4. Graph Theory (GRTH)
Fundamental graph theory concepts: nodes, edges, graph types (directed, weighted, bipartite, LPG), properties (degree, centrality, clustering), traversal algorithms, and network models (scale-free, small-world).
5. Graph Databases (GRDB)
Graph database technologies and query languages: Neo4j, Memgraph, Cypher, GQL, SPARQL, schema design, data loading, optimization, and scalability.

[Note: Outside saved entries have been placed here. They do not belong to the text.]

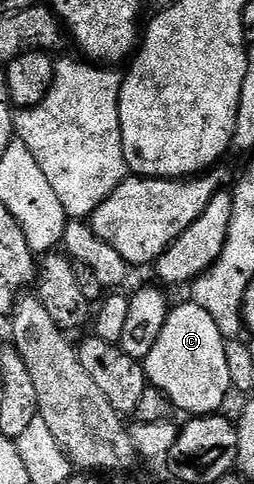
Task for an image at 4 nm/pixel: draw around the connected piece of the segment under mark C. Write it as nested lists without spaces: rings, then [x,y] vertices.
[[[186,302],[187,304],[183,304],[180,308],[172,307],[170,311],[167,313],[167,321],[165,322],[165,326],[161,330],[161,338],[157,338],[156,344],[153,346],[153,350],[149,350],[149,354],[147,355],[145,361],[145,371],[147,374],[147,379],[149,381],[150,387],[152,388],[160,388],[168,398],[170,398],[172,405],[176,409],[179,408],[183,412],[188,412],[186,415],[188,417],[194,418],[197,416],[209,416],[220,411],[219,408],[223,403],[227,400],[227,395],[232,395],[233,389],[231,386],[231,379],[229,378],[229,366],[225,366],[225,346],[227,345],[227,341],[224,340],[223,335],[221,334],[221,330],[217,330],[217,322],[213,322],[213,318],[210,314],[205,310],[201,310],[201,306],[197,306],[194,302]]]

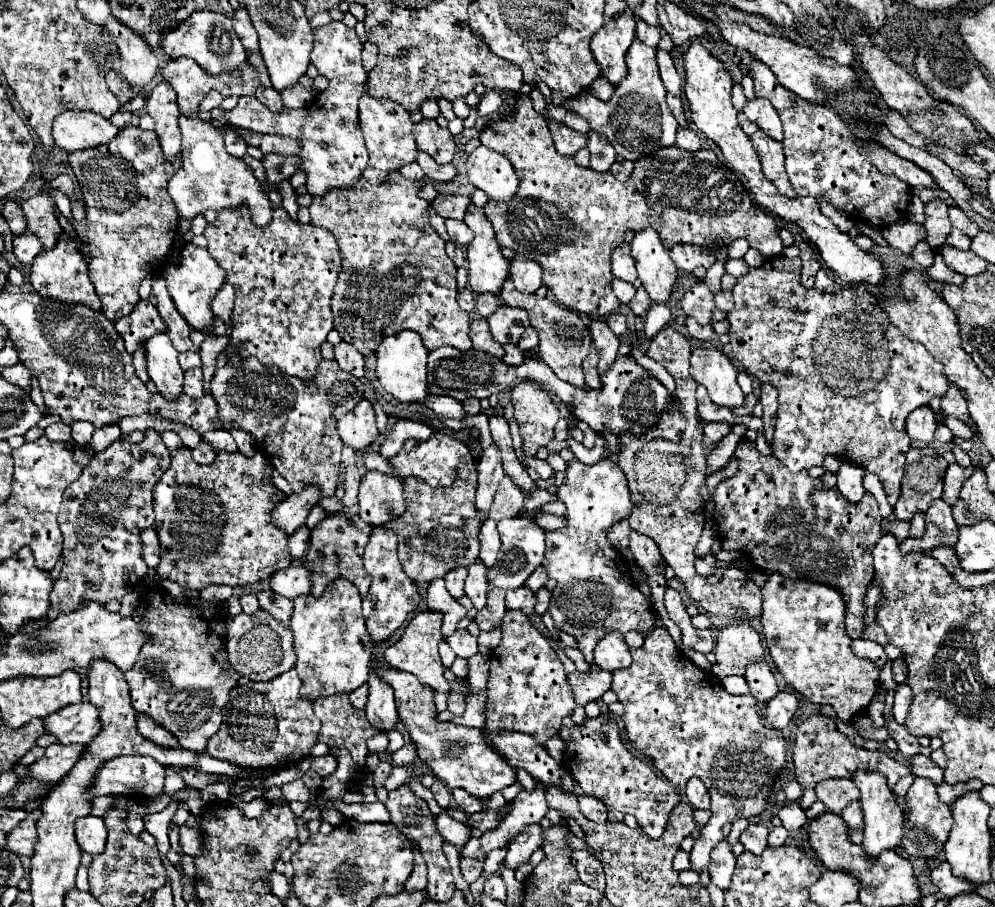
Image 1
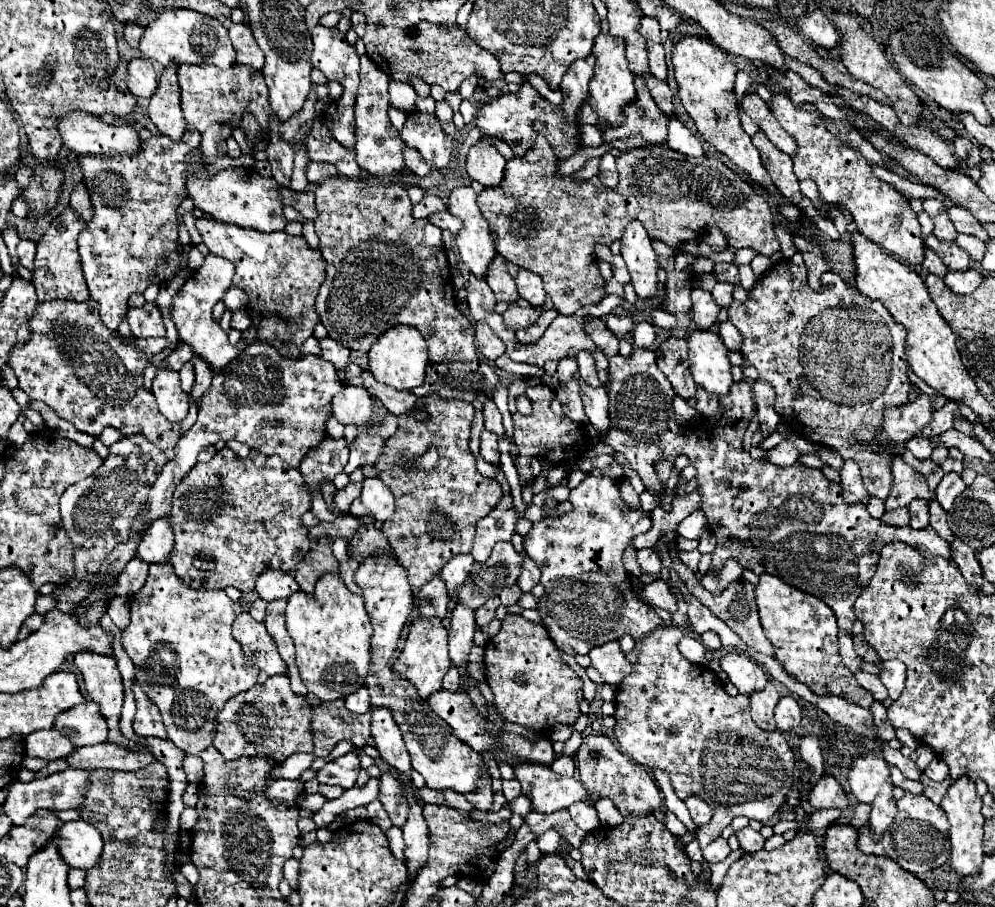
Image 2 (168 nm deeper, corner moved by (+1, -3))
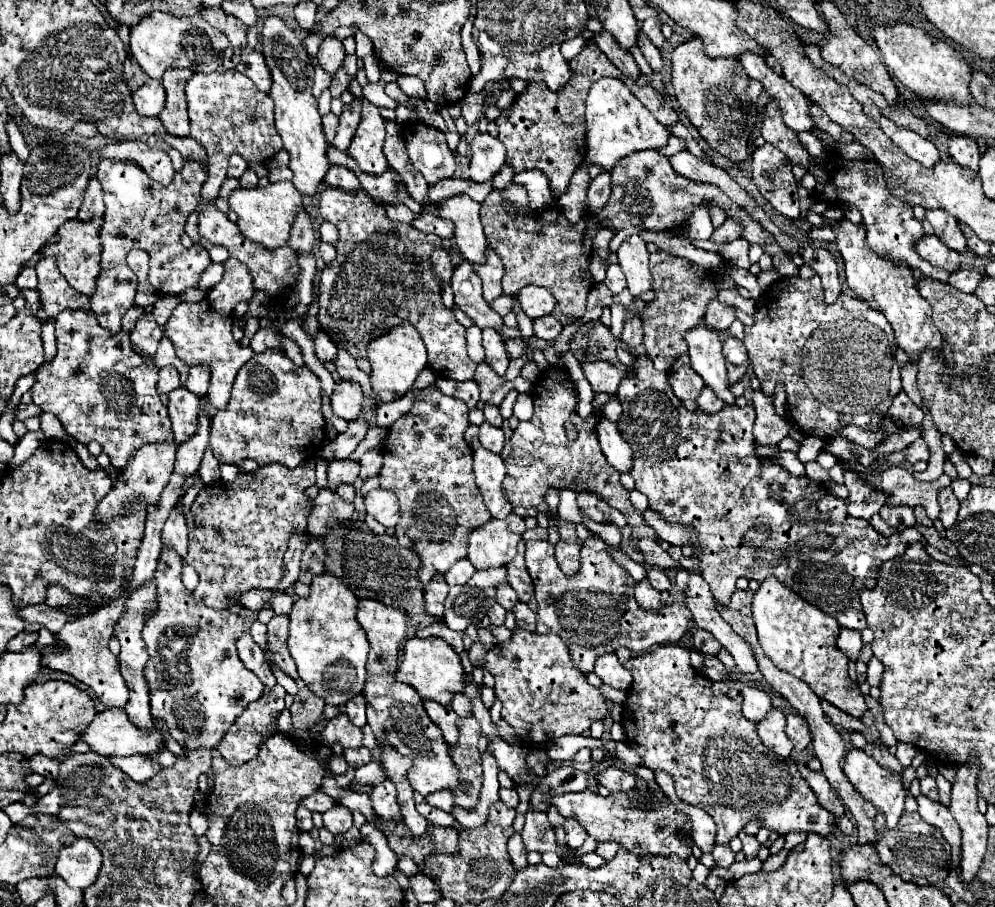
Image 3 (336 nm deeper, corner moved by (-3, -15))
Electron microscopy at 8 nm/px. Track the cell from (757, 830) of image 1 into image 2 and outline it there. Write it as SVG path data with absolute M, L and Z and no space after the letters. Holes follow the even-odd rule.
M746 827L746 829L740 829L736 831L736 837L740 841L740 847L746 851L746 853L752 853L752 851L760 851L764 847L764 837L754 831L752 827Z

6. Sequence Analysis (SEQA)
Sequence alignment methods and tools: pairwise/multiple alignment algorithms, BLAST, scoring matrices, HMMs, sequence similarity networks, and motif discovery.
7. Phylogenetics (PHYL)
Evolutionary analysis and phylogenetic methods: tree-building algorithms, bootstrap analysis, molecular clocks, phylogenetic networks, reticulate evolution, and comparative genomics.
8. Structural Bioinformatics (STRU)
Protein structure analysis: folding, prediction (homology modeling, AlphaFold), contact maps, residue networks, docking, drug-likeness, and molecular fingerprints.

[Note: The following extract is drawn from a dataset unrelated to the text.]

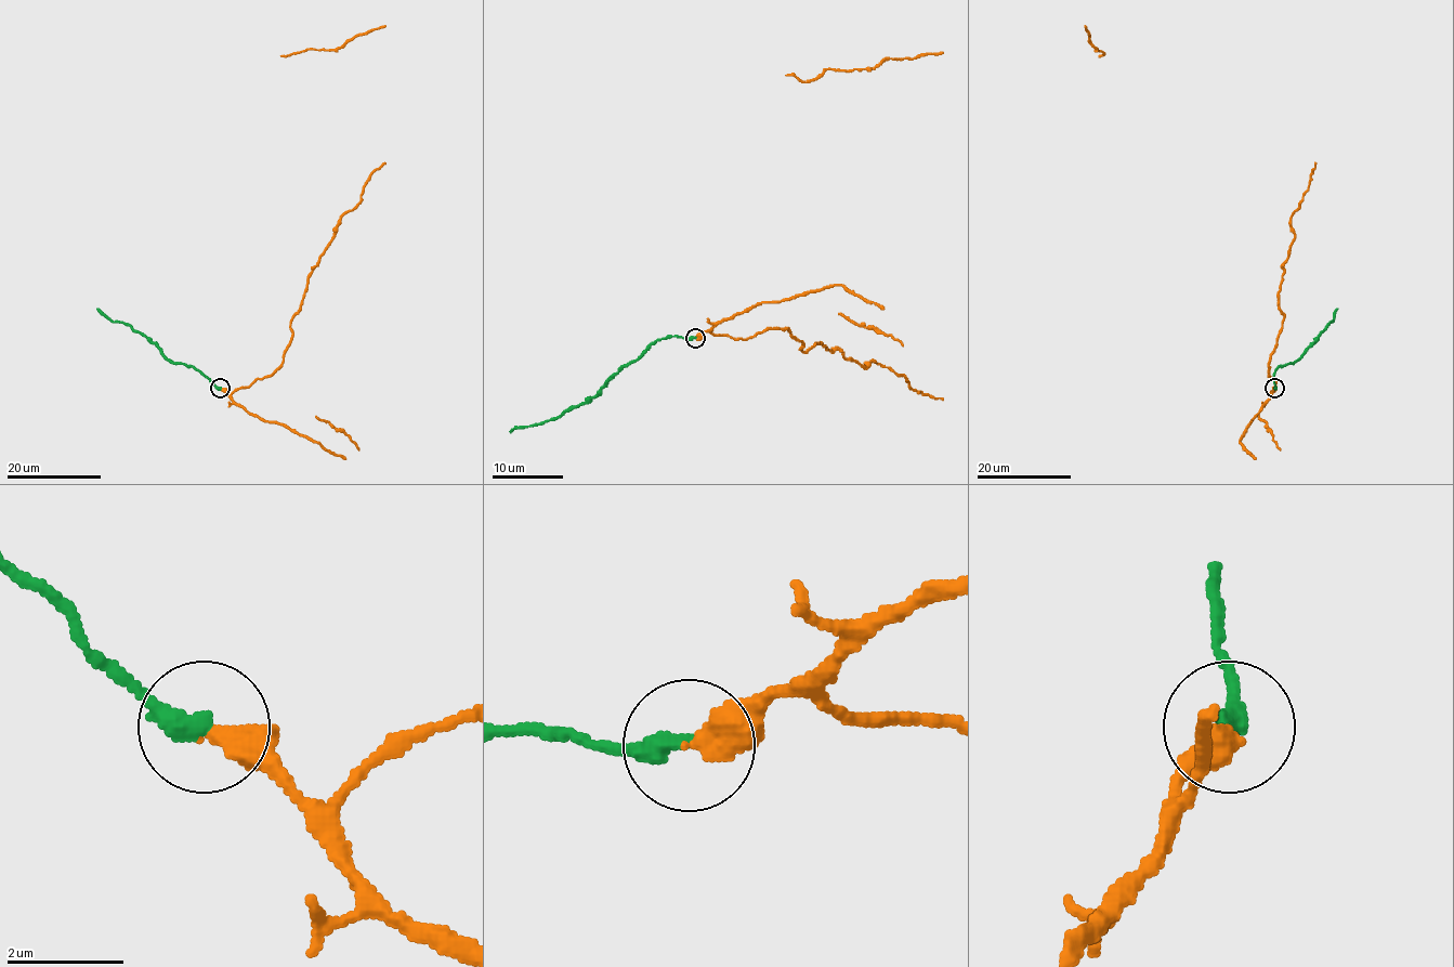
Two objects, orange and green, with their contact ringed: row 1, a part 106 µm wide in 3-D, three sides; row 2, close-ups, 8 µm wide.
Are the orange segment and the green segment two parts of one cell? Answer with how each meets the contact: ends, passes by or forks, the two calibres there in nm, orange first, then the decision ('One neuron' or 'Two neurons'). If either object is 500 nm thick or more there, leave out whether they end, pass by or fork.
At the ring orange ends. At the ring green ends. Thickness 440 nm (orange) against 360 nm. One neuron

9. Protein Interactions (PPIS)
Protein-protein interaction networks: experimental methods, PPI databases, network topology (hubs, bottlenecks, modules), dynamic networks, and network comparison.
10. Genomics (GENO)
Genome assembly and variation: de Bruijn graphs, pangenome graphs, variant calling, sequencing technologies, read mapping, and annotation.
11. Transcriptomics (TRNS)
Gene expression and regulation: RNA-seq pipelines, differential expression, regulatory networks (WGCNA, ARACNE), single-cell and spatial transcriptomics.
12. Pathways and Disease (PATH)
Metabolic pathways, signaling cascades, disease networks, drug repurposing, network medicine, cancer genomics, and precision medicine.
13. Knowledge Graphs (KNOW)
Biomedical knowledge graphs and ontologies: Gene Ontology, graph embeddings, link prediction, GNNs, text mining, and multi-omics data integration.
14. Tools and Capstone (TOOL)
Python tools (Biopython, NetworkX, Neo4j driver), visualization libraries, reproducibility practices, and capstone project topics.